Aku menyebut Joko Pinurbo (alm) sebagai bapak puisi celana karena ia kerap menggunakan celana sebagai topik puisinya. Aku mengenal karya beliau kali pertama ketika ia diundang membacakan puisi-puisinya di Festival Seni Surabaya sekian tahun silam. Saat itu ia membacakan puisi-puisi bertema celana yang jenaka. Aku belum pernah membaca dan memiliki buku kumpulan puisi berjudul Celana ini. Oleh karenanya ketika menemukan buku ini di aplikasi iPusnas, aku pun merasa senang.
Buku kumpulan puisi berjudul Celana ini merupakan buku debut Joko Pinurbo yang akrab disapa Jokpin. Buku ini dirilis tahun 1999 oleh Gramedia Pustaka Utama dengan tebal 72 halaman.
Hal yang membuat banyak pembaca jatuh cinta dengan karya Jokpin adalah puisi-puisinya yang renyah, jenaka, dan lugas. Ia tak banyak menggunakan diksi yang kompleks dan mengawang-awang, meskipun ia sebenarnya juga luwes menggunakannya.
Meskipun buku kumpulan puisinya berjudul Celana, topik puisinya tak melulu tentang celana. Bahkan hanya ada tiga puisi yang khusus membahas dan berjudul Celana, yakni Celana 1, Celana 2, dan Celana 3.
Dalam tiga puisi bertopik celana tersebut ia mengajak pembaca berimajinasi tentang hal-hal yang mungkin terjadi dengan celana dan pemiliknya. Ia membuat pembaca tertawa geli ketika Jokpin bercerita tentang si tokoh yang ingin melihat celana lucu yang dikenakannya saat bayi hingga rela bertanya ke makam ibunya. Dua cerita lainnya agak vulgar karena membahas apa yang ditutupi oleh celana.

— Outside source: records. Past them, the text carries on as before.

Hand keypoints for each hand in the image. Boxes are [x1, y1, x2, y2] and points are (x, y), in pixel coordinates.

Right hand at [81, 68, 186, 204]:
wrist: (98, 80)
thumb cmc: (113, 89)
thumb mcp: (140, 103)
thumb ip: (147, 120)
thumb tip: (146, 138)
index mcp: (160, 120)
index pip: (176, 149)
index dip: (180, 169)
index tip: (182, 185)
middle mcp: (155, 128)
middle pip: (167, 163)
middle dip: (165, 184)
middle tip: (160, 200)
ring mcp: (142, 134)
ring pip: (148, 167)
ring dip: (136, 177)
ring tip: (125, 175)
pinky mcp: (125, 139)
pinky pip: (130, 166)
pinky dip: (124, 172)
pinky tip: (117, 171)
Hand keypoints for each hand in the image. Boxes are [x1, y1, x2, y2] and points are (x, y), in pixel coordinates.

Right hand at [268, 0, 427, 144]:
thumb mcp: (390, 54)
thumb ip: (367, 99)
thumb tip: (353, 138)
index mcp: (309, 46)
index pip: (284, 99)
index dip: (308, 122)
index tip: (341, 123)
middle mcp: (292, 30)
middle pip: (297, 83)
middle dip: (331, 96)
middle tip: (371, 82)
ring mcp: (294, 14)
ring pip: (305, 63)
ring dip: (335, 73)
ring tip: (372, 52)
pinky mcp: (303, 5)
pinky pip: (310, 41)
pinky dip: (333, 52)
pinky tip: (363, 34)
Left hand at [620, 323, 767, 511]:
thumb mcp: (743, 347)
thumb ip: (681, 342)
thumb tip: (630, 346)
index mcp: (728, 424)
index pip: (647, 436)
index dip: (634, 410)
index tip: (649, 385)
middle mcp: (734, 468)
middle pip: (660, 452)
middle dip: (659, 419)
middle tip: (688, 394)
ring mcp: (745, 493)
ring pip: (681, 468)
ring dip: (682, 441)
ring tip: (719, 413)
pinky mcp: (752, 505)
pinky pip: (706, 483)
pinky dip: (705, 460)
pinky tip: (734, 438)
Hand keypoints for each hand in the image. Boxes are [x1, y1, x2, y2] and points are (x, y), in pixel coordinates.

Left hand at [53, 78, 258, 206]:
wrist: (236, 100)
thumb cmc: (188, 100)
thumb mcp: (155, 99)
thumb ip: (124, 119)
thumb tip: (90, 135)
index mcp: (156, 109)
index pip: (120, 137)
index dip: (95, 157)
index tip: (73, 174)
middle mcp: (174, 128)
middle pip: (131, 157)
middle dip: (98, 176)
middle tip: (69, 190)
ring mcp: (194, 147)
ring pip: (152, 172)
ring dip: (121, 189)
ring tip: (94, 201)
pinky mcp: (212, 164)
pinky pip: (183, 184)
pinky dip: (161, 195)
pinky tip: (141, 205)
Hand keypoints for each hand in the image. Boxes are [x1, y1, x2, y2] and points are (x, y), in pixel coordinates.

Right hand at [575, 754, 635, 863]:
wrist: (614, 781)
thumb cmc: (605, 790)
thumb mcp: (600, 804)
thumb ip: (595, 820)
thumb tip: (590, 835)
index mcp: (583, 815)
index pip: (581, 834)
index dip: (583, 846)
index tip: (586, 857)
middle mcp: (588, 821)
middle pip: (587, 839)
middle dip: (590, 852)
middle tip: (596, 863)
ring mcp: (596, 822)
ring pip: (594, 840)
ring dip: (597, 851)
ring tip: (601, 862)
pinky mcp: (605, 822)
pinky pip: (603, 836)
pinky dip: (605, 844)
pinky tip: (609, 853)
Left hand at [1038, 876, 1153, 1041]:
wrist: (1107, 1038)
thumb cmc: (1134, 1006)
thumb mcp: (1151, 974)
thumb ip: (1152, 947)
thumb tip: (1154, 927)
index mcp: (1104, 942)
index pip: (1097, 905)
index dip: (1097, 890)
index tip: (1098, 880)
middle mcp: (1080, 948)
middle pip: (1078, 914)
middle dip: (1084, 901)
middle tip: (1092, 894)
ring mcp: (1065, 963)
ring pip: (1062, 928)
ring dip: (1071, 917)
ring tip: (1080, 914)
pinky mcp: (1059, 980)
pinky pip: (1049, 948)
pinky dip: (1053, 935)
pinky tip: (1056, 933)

Ada sekitar 40-an puisi dalam buku ini dengan topik beragam, dari celana, ranjang, kematian, dan para perempuan. Ia menyampaikan puisinya secara jenaka namun ada kalanya juga suram.
Apabila dibandingkan dengan buku-buku kumpulan puisi Jokpin berikutnya, terasa sekali bahwa buku perdananya ini memiliki nuansa yang serius dan suram. Karya puisinya panjang-panjang dan seperti sebuah cerita yang juga dikenal sebagai puisi naratif atau puisi prosa. Meski Jokpin lebih banyak menggunakan bahasa yang lugas, namun sebagian puisi ini memiliki makna yang intepretasinya beragam bergantung pada pembacanya.
Setelah membaca beberapa buku kumpulan puisi Jokpin dan kemudian membaca karya perdananya ini aku jadi melihat transformasi seorang Jokpin. Karyanya memiliki pergeseran seiring kematangan usia dan pengalamannya. Semakin ke sini puisi-puisinya lebih banyak yang pendek-pendek, makin lugas, dan nuansanya jenaka dan riang.
Dari buku ini pula aku mencoba memahami ketertarikan tak biasa antara Jokpin dan celana. Setelah buku ini ia masih suka menjadikan celana sebagai topik puisinya. Sepertinya hampir di setiap buku karyanya ada puisi tentang celana.
Ah karena ingin tidur nyaman aku mencari celana katun yang longgar. Menjelang tidur aku jadi ingin ikut membuat puisi celana.